Just as example… Elon Musk’s xAI Colossus Phase 2 has 200,000 H100-equivalents (largest known).
These are just single clusters, not entire campuses. A full AI data center campus may host multiple clusters.
So how many supercomputers equal one AI data center?
Using GPU-count comparison (most direct) and
Using El Capitan (~44k GPUs) as the baseline, A single modern AI cluster = 2 to 5 of the world’s largest traditional supercomputers.
And note …. AI data centers often contain multiple clusters, plus:
massive power infrastructure (50–140 kW per rack vs. 8–15 kW in legacy DCs)
unified GPU fabrics behaving like one giant machine (supercomputer-like)
liquid cooling and high-speed interconnects at supercomputing scale
So, A full AI data center campus may host 3–10 clusters, depending on design.
Therefore, a full AI data center campus can equal 10–50+ traditional supercomputers in aggregate compute.
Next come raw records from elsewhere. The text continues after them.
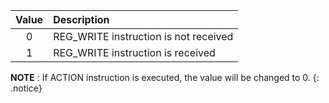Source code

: 
| Value | Description                           |
|:-----:|:--------------------------------------|
|   0   | REG_WRITE instruction is not received |
|   1   | REG_WRITE instruction is received     |

**NOTE** : If ACTION instruction is executed, the value will be changed to 0.
{: .notice}
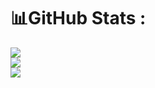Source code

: <!-- ### Hi there 👋 -->

<!--
**MicroProgramer/MicroProgramer** is a ✨ _special_ ✨ repository because its `README.md` (this file) appears on your GitHub profile.

Here are some ideas to get you started:

- 🔭 I’m currently working on ...
- 🌱 I’m currently learning ...
- 👯 I’m looking to collaborate on ...
- 🤔 I’m looking for help with ...
- 💬 Ask me about ...
- 📫 How to reach me: ...
- 😄 Pronouns: ...
- ⚡ Fun fact: ...
-->


# 📊GitHub Stats :
![](https://github-readme-stats.vercel.app/api?username=MicroProgramer&theme=flag-india&hide_border=true&include_all_commits=false&count_private=false)<br/>
![](https://github-readme-streak-stats.herokuapp.com/?user=MicroProgramer&theme=flag-india&hide_border=true)<br/>
![](https://github-readme-stats.vercel.app/api/top-langs/?username=MicroProgramer&theme=flag-india&hide_border=true&include_all_commits=false&count_private=false&layout=compact)
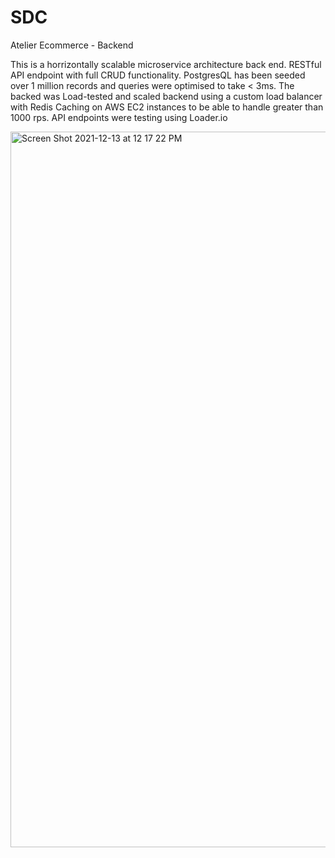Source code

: # SDC
Atelier Ecommerce - Backend

This is a horrizontally scalable microservice architecture back end.
RESTful API endpoint with full CRUD functionality. 
PostgresQL has been seeded over 1 million records and queries were optimised to take < 3ms.
The backed was Load-tested and scaled backend using a custom load balancer with Redis Caching on AWS EC2 instances to be able to handle greater than 1000 rps.
API endpoints were testing using Loader.io

<img width="1145" alt="Screen Shot 2021-12-13 at 12 17 22 PM" src="https://user-images.githubusercontent.com/75652493/145882202-be92010f-af81-48c2-9a91-71a8d0ffd1ae.png">

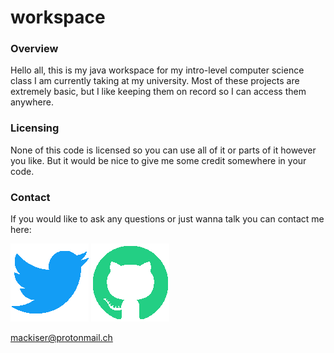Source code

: # workspace

### Overview
Hello all, this is my java workspace for my intro-level computer science class I am currently taking at my university. Most of these projects are extremely basic, but I like keeping them on record so I can access them anywhere.

### Licensing
None of this code is licensed so you can use all of it or parts of it however you like. But it would be nice to give me some credit somewhere in your code.

### Contact
If you would like to ask any questions or just wanna talk you can contact me here:

<a href="http://twitter.com/grrmln"><img src="images/twitter-share-btn.png" /></a>
<a href="http://github.com/grrmln"><img src="images/github-share-btn.png" /></a>

[mackiser@protonmail.ch](mailto:mackiser@protonmail.ch)
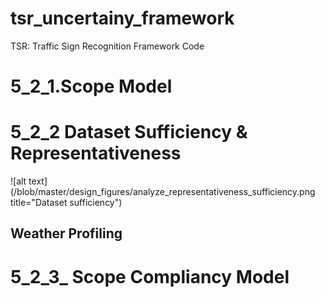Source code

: # tsr_uncertainy_framework
TSR: Traffic Sign Recognition Framework Code

# 5_2_1.Scope Model 

# 5_2_2 Dataset Sufficiency & Representativeness
![alt text] (/blob/master/design_figures/analyze_representativeness_sufficiency.png title="Dataset sufficiency") 


## Weather Profiling 

# 5_2_3_ Scope Compliancy Model
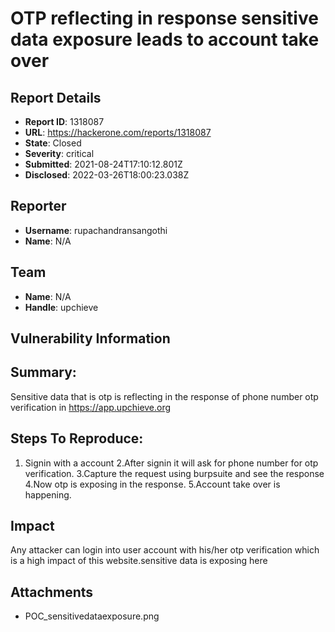 # OTP reflecting in response sensitive data exposure leads to account take over

## Report Details
- **Report ID**: 1318087
- **URL**: https://hackerone.com/reports/1318087
- **State**: Closed
- **Severity**: critical
- **Submitted**: 2021-08-24T17:10:12.801Z
- **Disclosed**: 2022-03-26T18:00:23.038Z

## Reporter
- **Username**: rupachandransangothi
- **Name**: N/A

## Team
- **Name**: N/A
- **Handle**: upchieve

## Vulnerability Information
## Summary:
Sensitive data that is otp is reflecting in the response of phone number otp verification in https://app.upchieve.org 

## Steps To Reproduce:


  1. Signin with a account
  2.After signin it will ask for phone number for otp verification.
3.Capture the request using burpsuite and see the response 
4.Now otp is exposing in the response.
5.Account take over is happening.

## Impact

Any attacker can login into user account with his/her otp verification which is a high impact of this website.sensitive data is exposing here

## Attachments
- POC_sensitivedataexposure.png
“Israel’s IC manufacturing primarily focuses on specialty analog, mixed-signal, and silicon photonics foundries rather than high-volume, leading-edge digital logic. The ecosystem is heavily defined by a robust fabless and R&D sector, alongside two major domestic manufacturing facilities”
so, probably the advanced specialty ones are their own: “photonics” ICs are the tip-off regarding focused beam weapons ...
To my understanding, leading photonic IC’s are currently being manufactured by Intel, IBM, and Cisco.
...I suppose my point is more, China didn’t develop the processors, neither the schematic nor the manufacturing. They’re putting existing, non-Chinese, processors together in a proprietary system architecture.